JG : Merci pour ce partage. Que vous reste-t-il à accomplir dans le cadre de ce projet avant qu’il ne s’achève à la fin de l’année et à quoi pourrait ressembler sa prochaine phase?
KS : Nous poursuivons nos efforts pour mettre fin à l’écoblanchiment en soumettant un mémoire à la consultation du Bureau de la concurrence sur la manière dont il appliquera les nouveaux règlements.
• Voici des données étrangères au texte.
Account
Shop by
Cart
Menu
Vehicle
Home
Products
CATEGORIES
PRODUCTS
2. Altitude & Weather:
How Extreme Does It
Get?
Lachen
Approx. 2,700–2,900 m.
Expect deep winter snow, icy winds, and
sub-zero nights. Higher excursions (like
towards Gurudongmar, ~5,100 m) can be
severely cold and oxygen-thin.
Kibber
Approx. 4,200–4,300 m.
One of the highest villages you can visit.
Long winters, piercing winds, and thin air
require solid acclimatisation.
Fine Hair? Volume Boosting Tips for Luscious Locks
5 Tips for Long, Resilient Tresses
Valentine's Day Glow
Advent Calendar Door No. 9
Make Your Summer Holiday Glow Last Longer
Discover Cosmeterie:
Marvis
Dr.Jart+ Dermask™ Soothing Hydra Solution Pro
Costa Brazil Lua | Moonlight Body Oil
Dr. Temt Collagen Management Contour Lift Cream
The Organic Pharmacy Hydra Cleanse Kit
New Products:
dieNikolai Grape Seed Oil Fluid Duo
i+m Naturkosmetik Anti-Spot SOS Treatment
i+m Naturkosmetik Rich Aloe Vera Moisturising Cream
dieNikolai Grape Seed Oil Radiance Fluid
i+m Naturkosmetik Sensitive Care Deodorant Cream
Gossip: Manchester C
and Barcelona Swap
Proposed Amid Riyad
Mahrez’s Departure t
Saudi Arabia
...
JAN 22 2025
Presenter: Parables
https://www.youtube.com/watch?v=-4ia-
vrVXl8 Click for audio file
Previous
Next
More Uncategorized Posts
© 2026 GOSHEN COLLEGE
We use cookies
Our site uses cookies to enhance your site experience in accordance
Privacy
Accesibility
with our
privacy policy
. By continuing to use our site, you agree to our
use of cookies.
Nous continuons également à assurer le suivi de notre plainte contre Alliance nouvelles voies et espérons obtenir une décision d’ici la fin de l’année.
En ce qui concerne la prochaine phase du projet, je pense que nous examinerons comment certains acteurs du lobby pétrolier travaillent avec ce que nous appelons des groupes similitantistes (de fausses organisations populaires parrainées par des pollueurs) et des éléments de l’extrême droite pour faire avancer leur programme. Il s’agit d’une tendance inquiétante qui a vu le jour aux États-Unis, mais qui est en train de prendre de l’ampleur ici.
JG : Sur la voie d’un avenir plus vert et pacifique, les activités obstructionnistes de ce genre méritent d’être examinées de plus près. Merci d’avoir pris le temps de nous parler de ce projet important, Keith. Il est inspirant de découvrir l’impact positif de ce projet de recherche climatique, rendu possible grâce à vous et au reste de l’équipe. J’attends déjà avec impatience la prochaine mise à jour!
KS: Merci Jackie, ce fut un plaisir.